Far from it, say publishers and editors. The CRMA survey found that the average net circulation of all city mags is 3.6 million, and that 76 percent of readers still have last month’s issue on the coffee table when the new one arrives. That sort of permanence is supposed to separate the subscription-based city mags from the free-rack glossies and publications that might offer lower ad rates. “The newspaper across town is trying to make everything work digitally. That’s their future. That’s not our future,” says Tim Rogers, editor of D Magazine in Dallas. “We provide a luxury product. That’s how we get subscribers. We don’t survive if the magazine doesn’t survive.”

 

We provide a luxury product. That’s how we get subscribers. We don’t survive if the magazine doesn’t survive.”

 

The physical edition is the core of the brand, and its prominence is crucial in making other ventures successful. No one is going to come to Atlanta Magazine Whiskey Festival if Atlanta loses its sheen of prestige and authority; no visitors bureau is going to want 5280, the city magazine in Denver, to put out its travel guide if the monthly issue is lacking in quality.

Another factor helping print editions remain viable is that, in the wake of the 2008 downturn, city mags have emerged as one of the few remaining authorities in key lifestyle categories like dining and shopping. Newspapers have cut back or altogether ceased retail and restaurant reviews, which are costly. And the crowd-sourced upstarts such as Yelp! and most local bloggers don’t yet have the cache of credibility that city mags have accrued over the years. “Real dining coverage takes so much money,” says Rogers. “We’ll eat there several times and write a 1,200-word review. No one else is doing that.”

That level of investment also translates to the other, less directly profitable function of the magazine—in-depth, long-form journalism. Like dining, this venture can be costly with travel, document acquisition, legal fees, and perhaps most importantly, staff writers’ and freelancers’ time to report and write. But like dining, it’s an area where many mags have found themselves alone at the finish line. “I worked in the newspaper business in a time of multipart civic journalism series about the gentrification of a certain part of the city,” says Palumbo. “That doesn’t exist anymore. They don’t have the reportorial staff, they don’t have the news hole, they’re not going to do it digitally because it’s not going to give them the clicks they so desperately need.
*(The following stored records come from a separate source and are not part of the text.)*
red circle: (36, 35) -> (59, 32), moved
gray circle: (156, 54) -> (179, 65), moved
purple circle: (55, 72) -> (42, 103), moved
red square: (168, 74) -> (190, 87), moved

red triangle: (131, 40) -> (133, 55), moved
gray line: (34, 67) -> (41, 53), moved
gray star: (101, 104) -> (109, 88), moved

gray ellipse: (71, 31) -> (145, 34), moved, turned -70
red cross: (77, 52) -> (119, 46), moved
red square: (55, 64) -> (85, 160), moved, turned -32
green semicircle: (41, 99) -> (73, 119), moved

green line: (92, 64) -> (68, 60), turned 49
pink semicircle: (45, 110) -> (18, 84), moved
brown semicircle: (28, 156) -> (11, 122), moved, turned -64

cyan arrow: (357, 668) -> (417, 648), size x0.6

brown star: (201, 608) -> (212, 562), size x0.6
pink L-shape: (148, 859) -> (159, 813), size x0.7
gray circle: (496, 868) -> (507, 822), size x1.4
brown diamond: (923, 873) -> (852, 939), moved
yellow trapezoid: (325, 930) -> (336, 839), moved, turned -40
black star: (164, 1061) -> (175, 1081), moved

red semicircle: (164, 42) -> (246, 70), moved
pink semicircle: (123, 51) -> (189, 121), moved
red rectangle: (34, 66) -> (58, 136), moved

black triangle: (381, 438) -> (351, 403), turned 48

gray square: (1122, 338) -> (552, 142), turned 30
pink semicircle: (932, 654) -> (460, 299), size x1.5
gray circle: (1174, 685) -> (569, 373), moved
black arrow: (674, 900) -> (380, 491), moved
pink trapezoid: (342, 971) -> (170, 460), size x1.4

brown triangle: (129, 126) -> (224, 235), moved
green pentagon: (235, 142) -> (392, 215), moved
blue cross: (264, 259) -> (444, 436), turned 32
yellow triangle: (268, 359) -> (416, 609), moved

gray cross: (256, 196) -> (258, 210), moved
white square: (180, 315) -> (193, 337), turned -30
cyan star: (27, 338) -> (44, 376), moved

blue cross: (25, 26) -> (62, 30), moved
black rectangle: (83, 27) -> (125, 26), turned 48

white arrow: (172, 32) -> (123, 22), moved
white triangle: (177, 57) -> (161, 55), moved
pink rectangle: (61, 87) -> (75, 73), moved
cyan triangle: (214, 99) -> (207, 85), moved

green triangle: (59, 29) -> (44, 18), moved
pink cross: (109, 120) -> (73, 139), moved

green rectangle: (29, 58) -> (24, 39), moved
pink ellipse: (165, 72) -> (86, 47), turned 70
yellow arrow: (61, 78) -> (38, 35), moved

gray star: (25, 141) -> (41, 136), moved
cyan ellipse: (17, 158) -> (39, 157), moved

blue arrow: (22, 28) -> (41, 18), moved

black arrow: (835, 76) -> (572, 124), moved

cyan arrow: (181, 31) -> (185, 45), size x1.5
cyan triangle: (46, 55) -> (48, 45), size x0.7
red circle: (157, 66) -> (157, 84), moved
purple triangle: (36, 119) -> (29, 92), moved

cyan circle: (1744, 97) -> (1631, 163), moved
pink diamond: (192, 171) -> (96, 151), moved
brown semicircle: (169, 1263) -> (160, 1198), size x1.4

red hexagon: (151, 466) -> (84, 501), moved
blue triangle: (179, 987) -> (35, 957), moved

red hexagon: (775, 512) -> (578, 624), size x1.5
But that doesn’t mean the appetite went away.”

Palumbo says that, both through reader surveys and personal encounters with people in the community, he hears that the longer, more informative writing about the region is still part of the reason people buy the magazine. “I feel that with the nature of longform journalism today, and the fact that we are one of the last bastions of it, as long as there’s an appetite for it, it’s going to keep the magazine alive,” he says.

 

I feel that with the nature of longform journalism today, and the fact that we are one of the last bastions of it, as long as there’s an appetite for it, it’s going to keep the magazine alive.”

 

While the actual success of such lengthy profiles and exposes is difficult to quantify, many in the industry feel those features are part of a city mag’s civic duty. Rogers says his gut—and that of his publisher—tells him his readers expect nothing less. “I have faith in readers that they want to read,” he says. “And we still do at monthly magazines what no other place can do. We present the material in a way that can beat the computer on your desk and that phone in your pocket.”